5. The process defined in claim 1 wherein the organosulfone is recovered from the solvent by evaporating the solvent from the reaction system of said cathode compartment, treating the evaporation residue with water and chloroform, separating the chloroform phase from the water phase, and driving chloroform out of said chloroform phase to produce said organosulfone.
6. The process defined in claim 1 wherein the organosulfone is recovered from the solvent by extracting the organosulfone with a liquid and subjecting the extraction liquid to distillation.

This application is a continuation-in-part of our application Ser. No. 474,167 filed May 29, 1974 and entitled PROCESS FOR PRODUCING SULFONES, now U.S. Pat. No. 3,980,535 issued Sept. 14, 1976.

The present invention relates to a process for the production of organosulfones or mixtures of sulfones and, more particularly, to improvements in the process described in our earlier application identified above.

Organosulfones are useful in a number of fields, e.g. the manufacture of plastics (synthetic resins) and fabric finishing, as additives to textile fibers, as dyestuffs or dyeing aids, and as therapeutic compounds in a variety of processes and treatments. Sulfones are particularly convenient surface-active agents in the chemical process arts.

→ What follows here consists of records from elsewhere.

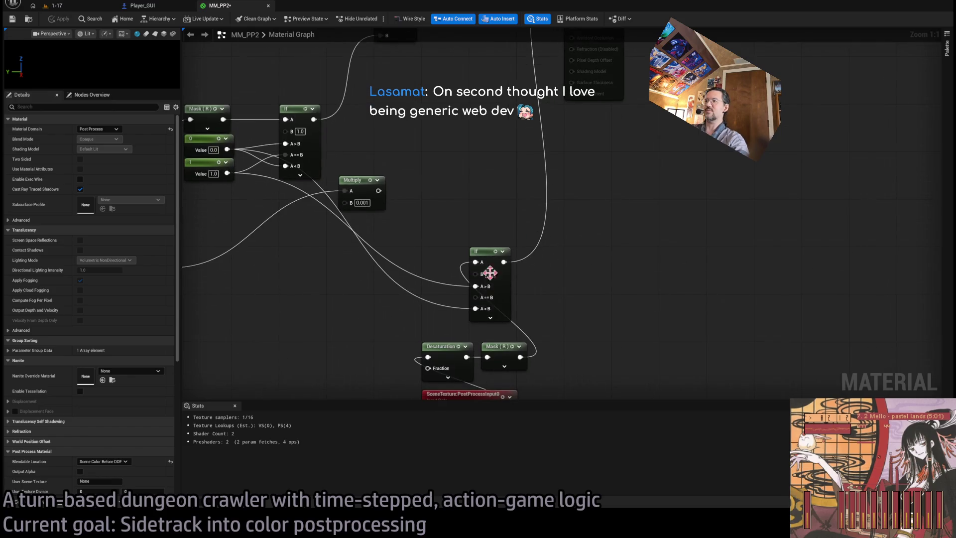
pyautogui.click(490, 274)
pyautogui.write('0.5')
pyautogui.press('Return')
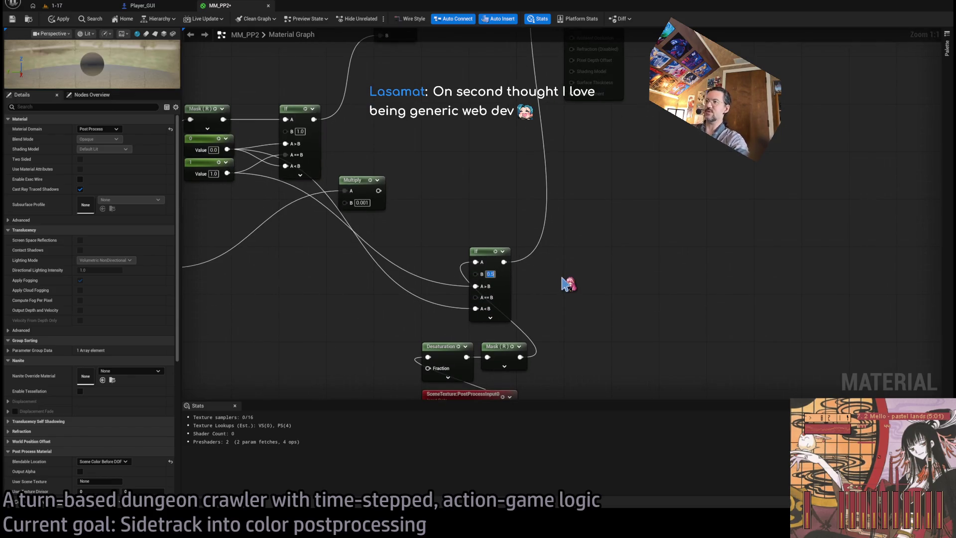
# - Check the 0.5 threshold in the running game, then change B to 0.1
pyautogui.click(55, 5)
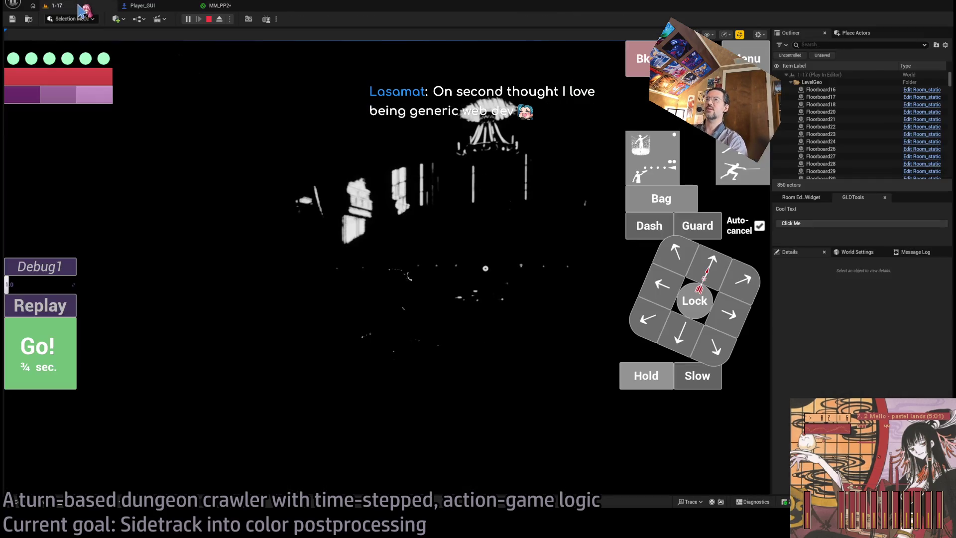
pyautogui.click(221, 6)
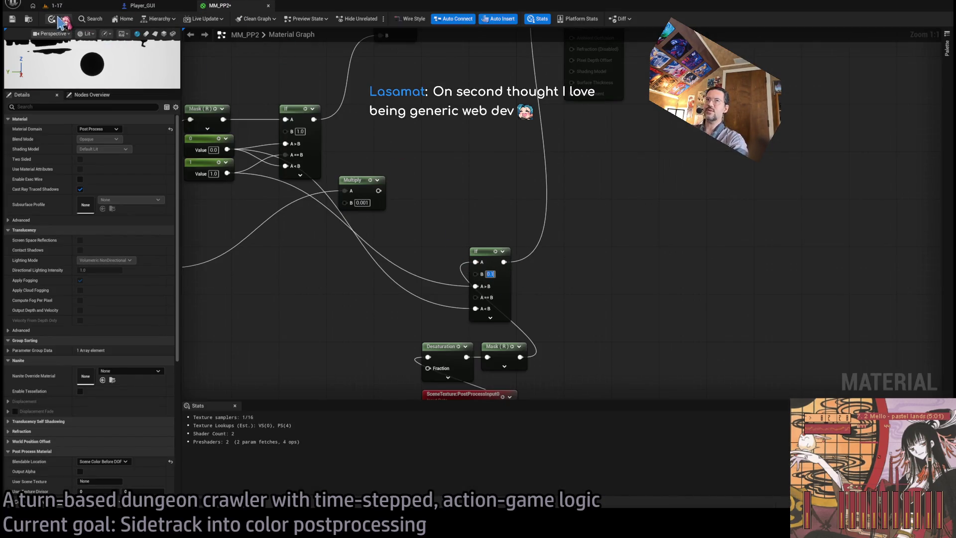
pyautogui.click(75, 6)
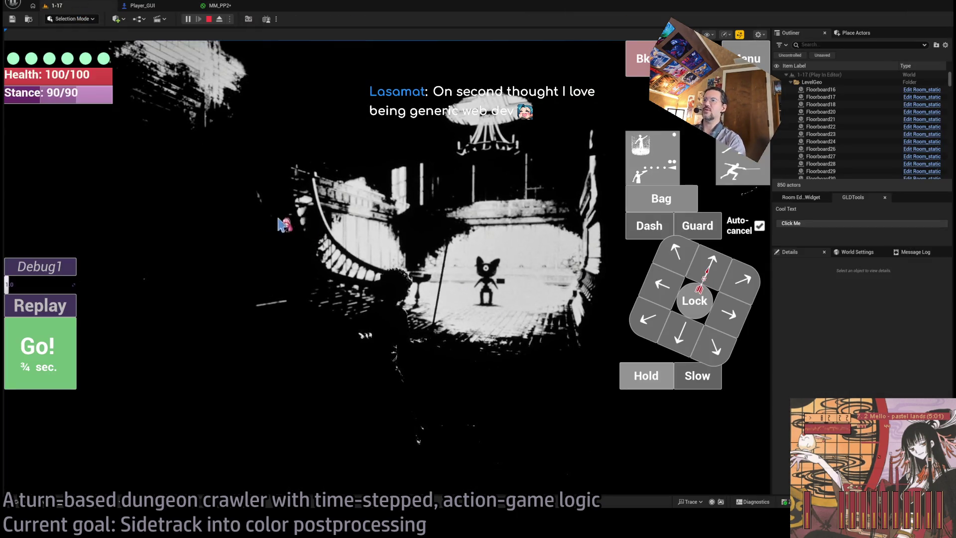
pyautogui.click(275, 217)
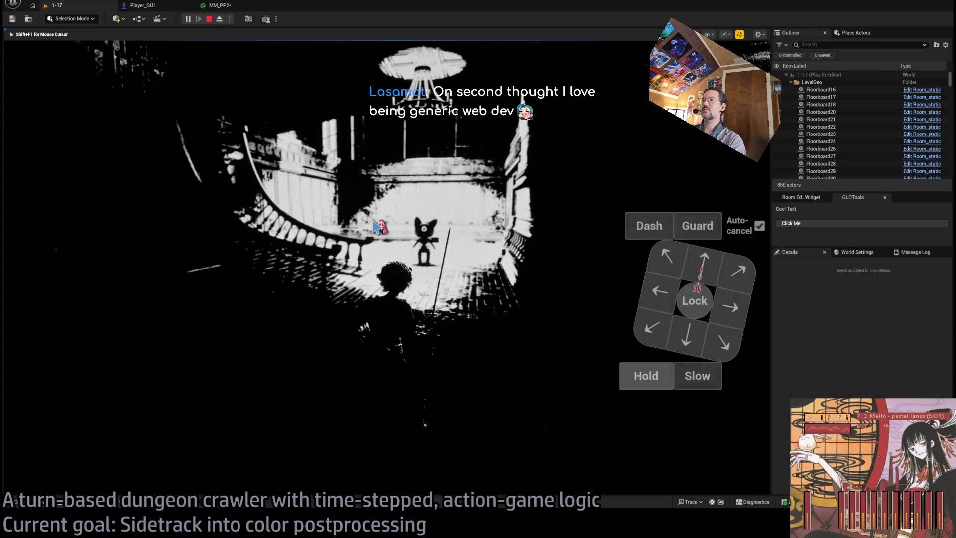
pyautogui.press('shift+F1')
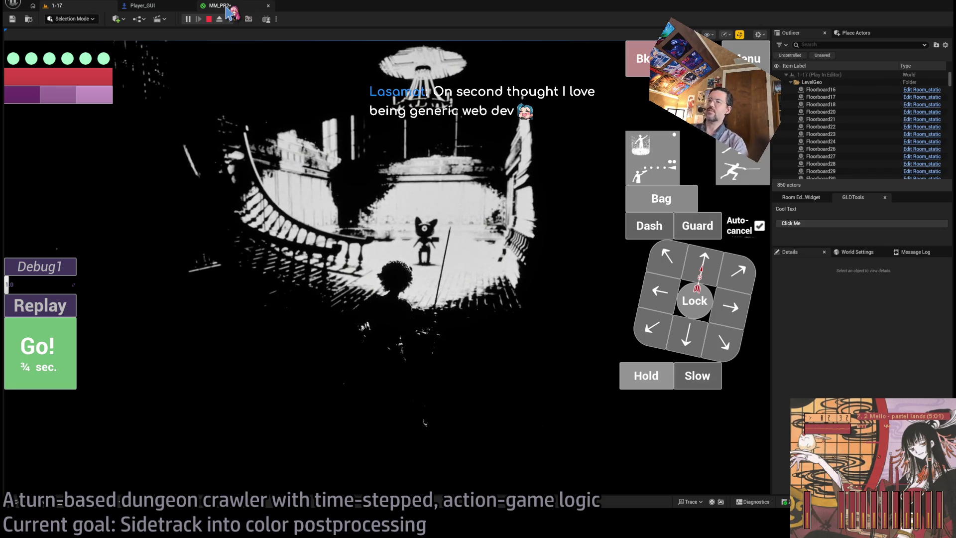
pyautogui.click(228, 7)
pyautogui.write('.1')
pyautogui.press('Return')
pyautogui.press('BackSpace')
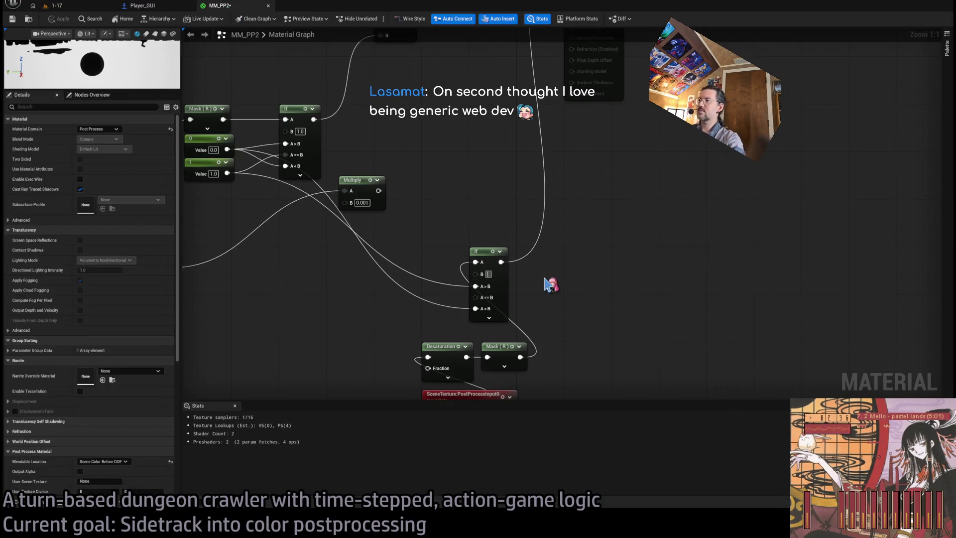
pyautogui.click(76, 7)
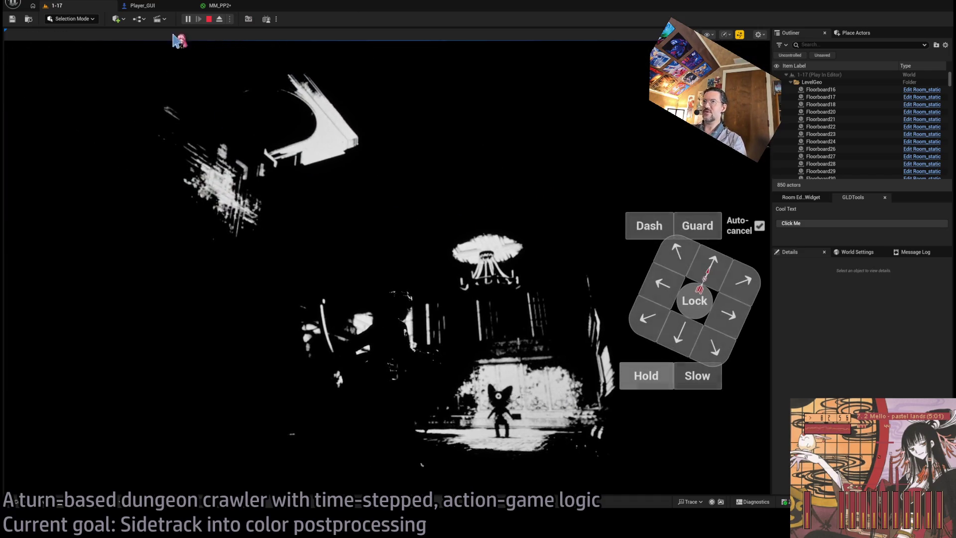
# - Take control of the running 1-17 game to inspect the black-and-white look, then bring ChatGPT forward
pyautogui.click(432, 209)
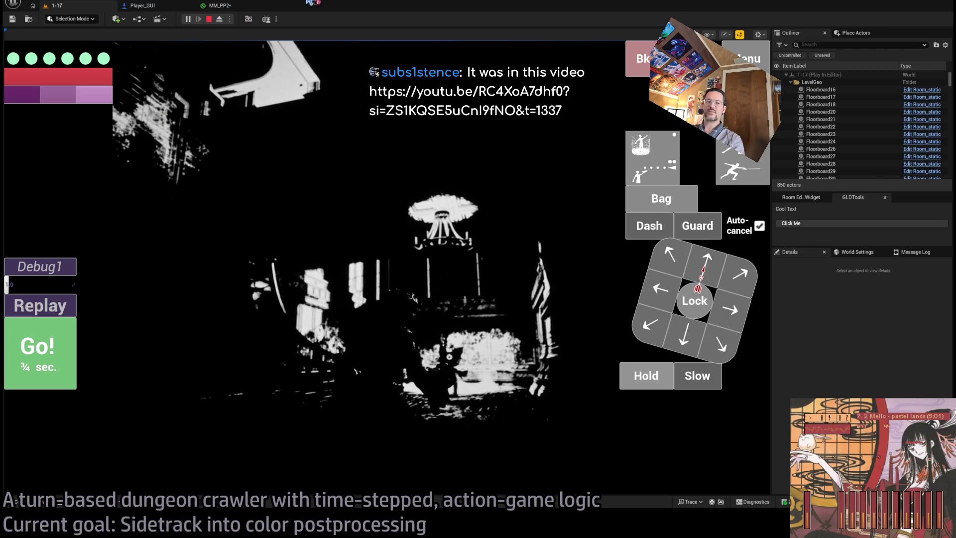
pyautogui.press('alt+Tab')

Prior to the system described in the abovementioned copending application, sulfones were made principally by several different techniques whereby an organic compound R--X was reacted with sodium sulfide (Na2 S) to yield the organic sulfide R--S--R in accordance with the formula:

2 R--X + Na2 S → R--S--R+2NaX

in this relationship, X is generally a halogen atom, S is sulfur and R is the organic radical.

The organosulfide R--S--R is oxidized in a second stage to the sulfone with an oxidizing medium or by catalytic oxidization in a reaction which can be represented by the formula:

R--S--R+O2→ R--SO2-- R,

where the reaction product is the sulfone.

These processes and others known in the art not only required a plurality of steps, but frequently isolation of intermediates, such as the organosulfide before subsequent steps were undertaken. Such processes are neither economical nor convenient and were time consuming and frequently had poor yields.

These disadvantages were overcome in the system described in the aforementioned copending application which, in turn, is developed further in our publication Elektrosynthese Symmetrischer Und Unsymmetrischer Sulfone, Berichte der Bunsen-Gesellschaft fur Physikalische Chemie (earlier Zeitschrift fur Elektrochemie), Volume 3, Nov. 30, 1973, and our publication entitled Electrosynthesis of Sulfones, Journal of Applied Electrochemistry, Vol. 3 (1973) pages 291to 295.

In our system as described in the aforementioned application, sulfones are produced in a single-stage reaction by electrolyzing sulfur dioxide in an aprotic organic solvent in which the organic compound R--X is soluble and which is provided with a salt for promoting conductivity of the solvent. The electrolysis produces SO2- ions which can replace the X groups of the organic compound.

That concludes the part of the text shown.